While Kevin and H2CO3 are completely correct, there are other solutions for the purposes of checking a subscription (which I would hope does not need millisecond accuracy....)
First watch UIApplicationSignificantTimeChangeNotification so that you get notifications of when the time changes suddenly. This will even be delivered to you if you were suspended (though I don't believe you will receive it if you were terminated). This gets called when there is a carrier time update, and I believe it is called when there is manual time update (check). It also is called at local midnight and at DST changes. The point is that it's called pretty often when the time suddenly changes.
Keep track of what time it was when you go into the background. Keep track of what time it is when you come back into the foreground. If time moves radically backwards (more than a day or two), kindly suggest that you would like access to the network to check things. Whenever you check-in with your server, it should tell you what time it thinks it is. You can use that to synchronize the system.
You can similarly keep track of your actual runtime. If it gets wildly out of sync with apparent runtime, then again, request access to the network to sync things up.
I'm certain that attackers would be able to sneak 35 days or whatever out of this system rather than 30, but anyone willing to work that hard will just crack your software and take the check out entirely.
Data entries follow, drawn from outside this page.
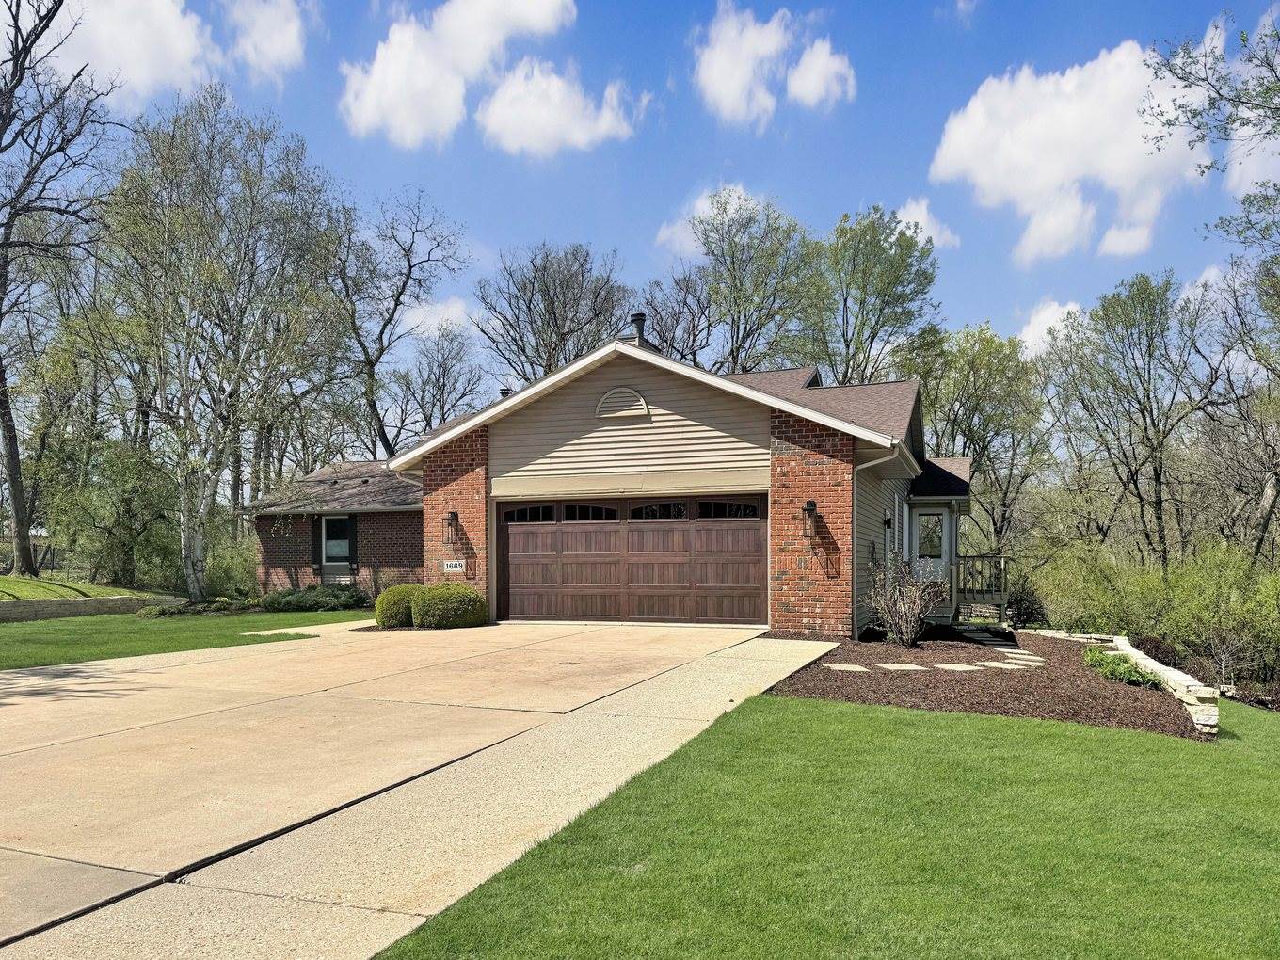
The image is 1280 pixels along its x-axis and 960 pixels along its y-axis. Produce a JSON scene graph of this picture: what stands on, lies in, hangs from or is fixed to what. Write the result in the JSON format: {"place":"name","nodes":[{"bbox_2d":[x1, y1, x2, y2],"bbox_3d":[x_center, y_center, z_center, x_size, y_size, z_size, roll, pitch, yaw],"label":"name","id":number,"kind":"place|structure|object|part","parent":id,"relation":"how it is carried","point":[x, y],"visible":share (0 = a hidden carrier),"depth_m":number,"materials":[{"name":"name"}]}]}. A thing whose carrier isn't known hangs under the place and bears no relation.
{"place":"outdoors","nodes":[
{"label":"outdoors","id":0,"kind":"place"},
{"bbox_2d":[0,572,163,602],"label":"slope","id":1,"kind":"structure","parent":0,"point":[11,579],"materials":[{"name":"green plant"}]},
{"bbox_2d":[0,540,89,578],"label":"fence","id":2,"kind":"object","parent":1,"relation":"on","point":[33,541],"visible":0.59,"depth_m":27.93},
{"bbox_2d":[0,0,121,578],"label":"tree","id":3,"kind":"object","parent":1,"relation":"on","point":[17,57],"visible":1,"depth_m":21.66,"materials":[{"name":"brown plant"}]},
{"bbox_2d":[0,593,187,621],"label":"retaining wall","id":4,"kind":"structure","parent":0,"point":[120,600],"depth_m":18.15,"materials":[{"name":"grey stone"}]},
{"bbox_2d":[31,0,219,105],"label":"cloud","id":5,"kind":"structure","parent":0,"point":[173,28],"materials":[{"name":"white"}]},
{"bbox_2d":[0,606,372,671],"label":"side lawn","id":6,"kind":"structure","parent":0,"point":[67,625],"materials":[{"name":"green plant"}]},
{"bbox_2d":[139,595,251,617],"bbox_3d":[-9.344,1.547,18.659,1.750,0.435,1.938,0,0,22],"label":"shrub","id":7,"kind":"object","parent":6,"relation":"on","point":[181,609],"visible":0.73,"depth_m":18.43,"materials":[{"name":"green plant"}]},
{"bbox_2d":[258,583,370,612],"bbox_3d":[-7.219,1.397,19.619,2.415,0.659,1.707,0,0,22],"label":"shrub","id":8,"kind":"object","parent":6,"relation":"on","point":[306,603],"visible":0.89,"depth_m":19.23,"materials":[{"name":"green plant"}]},
{"bbox_2d":[225,0,308,77],"label":"cloud","id":9,"kind":"structure","parent":0,"point":[280,47],"materials":[{"name":"white"}]},
{"bbox_2d":[0,613,792,945],"label":"driveway","id":10,"kind":"structure","parent":0,"point":[134,692],"materials":[{"name":"beige concrete"}]},
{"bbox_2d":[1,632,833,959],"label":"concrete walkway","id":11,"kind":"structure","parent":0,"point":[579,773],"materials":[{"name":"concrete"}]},
{"bbox_2d":[400,296,479,337],"label":"cloud","id":12,"kind":"structure","parent":0,"point":[443,324],"materials":[{"name":"white"}]},
{"bbox_2d":[338,0,582,150],"label":"cloud","id":13,"kind":"structure","parent":0,"point":[388,98],"materials":[{"name":"white"}]},
{"bbox_2d":[478,62,640,156],"label":"cloud","id":14,"kind":"structure","parent":0,"point":[512,114],"materials":[{"name":"white"}]},
{"bbox_2d":[0,0,1279,405],"label":"sky","id":15,"kind":"structure","parent":0,"point":[605,230],"materials":[{"name":"blue"}]},
{"bbox_2d":[303,327,989,639],"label":"house","id":16,"kind":"structure","parent":0,"point":[671,409],"depth_m":15.06,"materials":[{"name":"red brick"}]},
{"bbox_2d":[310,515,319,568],"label":"shutter","id":17,"kind":"object","parent":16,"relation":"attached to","point":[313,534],"visible":0.84,"depth_m":21.57,"materials":[{"name":"wood"}]},
{"bbox_2d":[320,514,352,565],"bbox_3d":[-7.322,0.061,21.532,1.071,1.421,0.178,0,0,22],"label":"window","id":18,"kind":"structure","parent":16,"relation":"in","point":[332,525],"depth_m":21.58,"materials":[{"name":"glass"}]},
{"bbox_2d":[348,515,357,573],"bbox_3d":[-7.075,0.139,21.885,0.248,1.485,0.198,0,0,22],"label":"shutter","id":19,"kind":"object","parent":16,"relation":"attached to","point":[353,552],"visible":0.85,"depth_m":21.80,"materials":[{"name":"black wood"}]},
{"bbox_2d":[441,510,459,546],"bbox_3d":[-3.426,-0.149,16.033,0.274,0.682,0.307,0,0,22],"label":"wall lantern","id":20,"kind":"object","parent":16,"relation":"attached to","point":[452,520],"visible":0.99,"depth_m":15.98,"materials":[{"name":"black metal"}]},
{"bbox_2d":[441,559,465,572],"bbox_3d":[-3.293,0.525,15.661,0.504,0.250,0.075,0,0,22],"label":"house number sign","id":21,"kind":"object","parent":16,"relation":"attached to","point":[454,563],"visible":0.98,"depth_m":15.65,"materials":[{"name":"white"}]},
{"bbox_2d":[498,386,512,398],"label":"roof vent","id":22,"kind":"object","parent":16,"relation":"on","point":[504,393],"visible":0.18,"depth_m":21.25,"materials":[{"name":"metal"}]},
{"bbox_2d":[594,385,649,418],"bbox_3d":[-0.308,-2.233,14.817,0.878,0.552,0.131,0,0,22],"label":"gable vent","id":23,"kind":"object","parent":16,"relation":"attached to","point":[616,415],"visible":0.98,"depth_m":14.78,"materials":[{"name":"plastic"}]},
{"bbox_2d":[496,495,768,624],"bbox_3d":[-0.275,0.464,15.264,5.318,2.263,0.204,0,0,22],"label":"garage door","id":24,"kind":"structure","parent":16,"relation":"in","point":[528,534],"depth_m":15.00,"materials":[{"name":"brown wood"}]},
{"label":"window","id":25,"kind":"part","parent":24,"relation":"part of","materials":[{"name":"glass"}]},
{"label":"window","id":26,"kind":"part","parent":24,"relation":"part of","materials":[{"name":"black glass"}]},
{"label":"window","id":27,"kind":"part","parent":24,"relation":"part of","materials":[{"name":"black glass"}]},
{"label":"window","id":28,"kind":"part","parent":24,"relation":"part of","materials":[{"name":"glass"}]},
{"bbox_2d":[625,312,654,349],"bbox_3d":[-0.014,-3.673,17.348,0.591,1.364,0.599,0,0,22],"label":"chimney pipe","id":29,"kind":"object","parent":16,"relation":"on","point":[637,321],"visible":0.41,"depth_m":17.21,"materials":[{"name":"metal"}]},
{"bbox_2d":[800,498,818,541],"bbox_3d":[2.614,-0.235,13.662,0.255,0.677,0.310,0,0,22],"label":"wall lantern","id":30,"kind":"object","parent":16,"relation":"attached to","point":[812,509],"visible":0.99,"depth_m":13.59,"materials":[{"name":"black metal"}]},
{"bbox_2d":[859,446,908,640],"bbox_3d":[3.714,0.136,13.921,0.987,3.223,0.937,0,0,22],"label":"downspout","id":31,"kind":"object","parent":16,"relation":"attached to","point":[872,463],"visible":0.79,"depth_m":14.19,"materials":[{"name":"white metal"}]},
{"bbox_2d":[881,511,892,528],"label":"wall lamp","id":32,"kind":"object","parent":16,"relation":"attached to","point":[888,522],"visible":0.96,"depth_m":15.99,"materials":[{"name":"black metal"}]},
{"bbox_2d":[898,495,911,558],"bbox_3d":[4.981,-0.043,16.688,0.160,1.557,1.020,0,0,22],"label":"side window","id":33,"kind":"structure","parent":16,"relation":"in","point":[904,517],"depth_m":16.65,"materials":[{"name":"white"}]},
{"bbox_2d":[912,506,948,584],"bbox_3d":[6.142,0.466,18.698,0.933,2.155,0.157,0,0,22],"label":"front door","id":34,"kind":"structure","parent":16,"relation":"in","point":[923,517],"depth_m":18.68,"materials":[{"name":"white"}]},
{"label":"door window","id":35,"kind":"part","parent":34,"relation":"part of","materials":[{"name":"clear glass"}]},
{"bbox_2d":[953,553,1009,620],"bbox_3d":[7.392,1.203,20.300,1.833,1.788,3.172,0,0,22],"label":"porch","id":36,"kind":"object","parent":16,"relation":"attached to","point":[973,560],"visible":0.69,"depth_m":19.61,"materials":[{"name":"brown wood"}]},
{"bbox_2d":[656,183,758,256],"label":"cloud","id":37,"kind":"structure","parent":0,"point":[697,205],"materials":[{"name":"white"}]},
{"bbox_2d":[692,1,853,126],"label":"cloud","id":38,"kind":"structure","parent":0,"point":[745,79],"materials":[{"name":"white"}]},
{"bbox_2d":[374,688,1279,959],"label":"lawn","id":39,"kind":"structure","parent":0,"point":[1045,741],"materials":[{"name":"green plant"}]},
{"bbox_2d":[767,630,1211,739],"bbox_3d":[4.260,1.684,11.554,4.907,0.234,7.623,0,0,22],"label":"mulch bed","id":40,"kind":"object","parent":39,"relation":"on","point":[846,697],"visible":0.68,"depth_m":9.70,"materials":[{"name":"brown wood"}]},
{"bbox_2d":[823,662,870,671],"bbox_3d":[2.459,1.566,10.565,0.551,0.060,0.527,0,0,22],"label":"stepping stone","id":41,"kind":"object","parent":40,"relation":"on","point":[830,665],"visible":0.92,"depth_m":10.46,"materials":[{"name":"beige stone"}]},
{"bbox_2d":[875,661,928,671],"bbox_3d":[3.219,1.619,10.909,0.584,0.061,0.514,0,0,-13],"label":"stepping stone","id":42,"kind":"object","parent":40,"relation":"on","point":[904,668],"visible":0.95,"depth_m":10.81,"materials":[{"name":"beige stone"}]},
{"bbox_2d":[865,552,944,646],"bbox_3d":[3.836,0.915,12.922,1.349,1.502,1.387,0,0,-31],"label":"bare shrub","id":43,"kind":"object","parent":40,"relation":"on","point":[913,619],"visible":0.99,"depth_m":12.83,"materials":[{"name":"plant"}]},
{"bbox_2d":[933,661,983,671],"bbox_3d":[4.146,1.703,11.432,0.588,0.071,0.520,0,0,-19],"label":"stepping stone","id":44,"kind":"object","parent":40,"relation":"on","point":[960,668],"visible":0.94,"depth_m":11.33,"materials":[{"name":"white stone"}]},
{"bbox_2d":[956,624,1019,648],"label":"stepping stone","id":45,"kind":"structure","parent":40,"relation":"on","point":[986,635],"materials":[{"name":"grey stone"}]},
{"bbox_2d":[974,658,1030,668],"bbox_3d":[4.729,1.698,11.640,0.569,0.071,0.514,0,0,-25],"label":"stepping stone","id":46,"kind":"object","parent":40,"relation":"on","point":[989,663],"visible":0.95,"depth_m":11.53,"materials":[{"name":"stone"}]},
{"bbox_2d":[1001,649,1044,662],"bbox_3d":[5.349,1.722,12.453,0.576,0.078,0.573,0,0,22],"label":"stepping stone","id":47,"kind":"object","parent":40,"relation":"on","point":[1032,657],"visible":0.91,"depth_m":12.36,"materials":[{"name":"beige stone"}]},
{"bbox_2d":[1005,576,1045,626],"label":"shrub","id":48,"kind":"object","parent":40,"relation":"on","point":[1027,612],"visible":0.69,"depth_m":19.83,"materials":[{"name":"green plant"}]},
{"bbox_2d":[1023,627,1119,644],"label":"stone edging","id":49,"kind":"structure","parent":40,"relation":"on","point":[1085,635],"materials":[{"name":"white stone"}]},
{"bbox_2d":[1083,647,1163,688],"bbox_3d":[5.591,1.555,10.360,0.949,0.387,1.166,0,0,22],"label":"green plant","id":50,"kind":"object","parent":40,"relation":"on","point":[1132,676],"visible":0.73,"depth_m":10.19,"materials":[{"name":"green plant"}]},
{"bbox_2d":[1130,634,1181,668],"bbox_3d":[7.359,1.712,12.632,0.741,0.604,0.798,0,0,22],"label":"shrub","id":51,"kind":"object","parent":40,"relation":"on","point":[1157,647],"visible":0.56,"depth_m":12.47,"materials":[{"name":"plant"}]},
{"bbox_2d":[893,198,959,249],"label":"cloud","id":52,"kind":"structure","parent":0,"point":[923,216],"materials":[{"name":"white"}]},
{"bbox_2d":[1016,298,1085,354],"label":"cloud","id":53,"kind":"structure","parent":0,"point":[1050,321],"materials":[{"name":"white"}]},
{"bbox_2d":[928,37,1216,264],"label":"cloud","id":54,"kind":"structure","parent":0,"point":[1048,173],"materials":[{"name":"white"}]},
{"bbox_2d":[1108,638,1222,736],"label":"stone retaining wall","id":55,"kind":"structure","parent":0,"point":[1186,697],"depth_m":8.84,"materials":[{"name":"white stone"}]},
{"bbox_2d":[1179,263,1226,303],"label":"cloud","id":56,"kind":"structure","parent":0,"point":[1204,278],"materials":[{"name":"white"}]},
{"bbox_2d":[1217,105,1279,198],"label":"cloud","id":57,"kind":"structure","parent":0,"point":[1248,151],"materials":[{"name":"white"}]},
{"label":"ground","id":58,"kind":"structure","parent":0},
{"bbox_2d":[46,436,179,587],"bbox_3d":[-14.487,-0.452,24.809,3.816,4.703,3.763,0,0,22],"label":"tree","id":59,"kind":"object","parent":58,"relation":"on","point":[131,509],"visible":0.83,"depth_m":24.11,"materials":[{"name":"green plant"}]},
{"bbox_2d":[88,91,354,602],"bbox_3d":[-10.253,-4.297,21.643,6.400,12.024,6.460,0,0,40],"label":"tree","id":60,"kind":"object","parent":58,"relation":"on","point":[194,587],"visible":0.99,"depth_m":20.82,"materials":[{"name":"plant"}]},
{"bbox_2d":[204,541,259,600],"bbox_3d":[-10.401,0.978,22.620,2.160,1.805,2.059,0,0,22],"label":"shrub","id":61,"kind":"object","parent":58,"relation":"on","point":[218,579],"visible":0.73,"depth_m":22.20,"materials":[{"name":"green plant"}]},
{"bbox_2d":[373,584,418,628],"bbox_3d":[-3.947,1.206,14.981,1.030,0.809,1.026,0,0,22],"label":"shrub","id":62,"kind":"object","parent":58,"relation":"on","point":[388,600],"visible":0.73,"depth_m":14.59,"materials":[{"name":"green plant"}]},
{"bbox_2d":[328,184,472,462],"bbox_3d":[-10.185,-5.982,35.249,7.315,15.605,7.401,0,0,39],"label":"tree","id":63,"kind":"object","parent":58,"relation":"on","point":[395,305],"visible":0.86,"depth_m":34.54,"materials":[{"name":"plant"}]},
{"bbox_2d":[384,326,487,453],"label":"tree","id":64,"kind":"object","parent":58,"relation":"on","point":[443,372],"visible":0.77,"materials":[{"name":"plant"}]},
{"bbox_2d":[411,583,487,628],"bbox_3d":[-3.189,1.183,14.750,1.248,0.820,1.192,0,0,22],"label":"shrub","id":65,"kind":"object","parent":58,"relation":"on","point":[424,606],"visible":0.92,"depth_m":14.34,"materials":[{"name":"green plant"}]},
{"bbox_2d":[476,241,630,385],"label":"tree","id":66,"kind":"object","parent":58,"relation":"on","point":[554,318],"visible":0.85,"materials":[{"name":"brown plant"}]},
{"bbox_2d":[639,274,719,366],"label":"tree","id":67,"kind":"object","parent":58,"relation":"on","point":[677,321],"visible":0.61,"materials":[{"name":"brown plant"}]},
{"bbox_2d":[679,187,825,375],"bbox_3d":[4.984,-6.609,39.742,8.094,17.484,7.770,0,0,40],"label":"tree","id":68,"kind":"object","parent":58,"relation":"on","point":[735,278],"visible":0.82,"depth_m":38.46,"materials":[{"name":"green plant"}]},
{"bbox_2d":[801,204,942,388],"bbox_3d":[9.520,-5.673,37.512,6.886,16.271,6.862,0,0,40],"label":"tree","id":69,"kind":"object","parent":58,"relation":"on","point":[886,302],"visible":0.83,"depth_m":36.16,"materials":[{"name":"green plant"}]},
{"bbox_2d":[905,321,1047,557],"bbox_3d":[13.692,-2.840,36.156,6.607,11.890,6.479,0,0,22],"label":"tree","id":70,"kind":"object","parent":58,"relation":"on","point":[963,350],"visible":0.81,"depth_m":35.06,"materials":[{"name":"green plant"}]},
{"bbox_2d":[1027,543,1132,632],"bbox_3d":[9.783,1.364,19.547,2.559,2.445,2.728,0,0,22],"label":"shrub","id":71,"kind":"object","parent":58,"relation":"on","point":[1069,598],"visible":0.74,"depth_m":19.14,"materials":[{"name":"green plant"}]},
{"bbox_2d":[1040,273,1211,567],"bbox_3d":[16.757,-2.949,29.906,5.773,11.797,5.724,0,0,22],"label":"tree","id":72,"kind":"object","parent":58,"relation":"on","point":[1159,477],"visible":0.99,"depth_m":29.32,"materials":[{"name":"plant"}]},
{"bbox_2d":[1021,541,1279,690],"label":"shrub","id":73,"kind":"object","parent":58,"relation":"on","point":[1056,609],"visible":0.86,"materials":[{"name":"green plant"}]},
{"bbox_2d":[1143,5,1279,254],"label":"tree","id":74,"kind":"object","parent":58,"relation":"on","point":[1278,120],"visible":1,"depth_m":14.74,"materials":[{"name":"green plant"}]},
{"bbox_2d":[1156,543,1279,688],"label":"shrub","id":75,"kind":"object","parent":58,"relation":"on","point":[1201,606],"visible":0.89,"depth_m":14.01,"materials":[{"name":"green plant"}]},
{"bbox_2d":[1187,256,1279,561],"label":"tree","id":76,"kind":"object","parent":58,"relation":"on","point":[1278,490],"visible":0.95,"depth_m":23.90,"materials":[{"name":"brown plant"}]}
]}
The focus here is the uncommitted attacker who is just messing with their clock. And that you can catch pretty well.
You should test this carefully, and be very hesitant to accuse the user of anything. Just connecting to your server should always be enough to get a legitimate user working again.
You need to connect to/retrieve information from a reliable, official time server and use that time data in your app. For example, here's a world time server with an easy-to use API
Here are three options I can think of:
clock_gettime(CLOCK_MONOTONIC) gets the current system uptime. This is relatively unreliable because if the user reboots, this is reset. You could save the last value used and at launch use the last saved value as an offset, but the problem with this is that the time that the device was shut off for won't be calculated.
mach_absolute_time() counts the number of CPU ticks since the last reboot. It can be fetched easily through CACurrentMediaTime. Note that this can be reset simply by rebooting the device, so if changing the time is very important, I'm not so sure if you would go this way.
Network Time Protocol (NTP) is a networking protocol for synchronizing the clocks of computer systems. In practice, all NTP is is querying a time server. An iOS library for NTP can be found here.
So the first two methods do not require connectivity, while the third does. However, the third method is the only foolproof one.
There is no such thing as a non-mutable device clock that persists across reboots. The only way to get a trustworthy time is to contact a remote server that you trust and ask what its time is.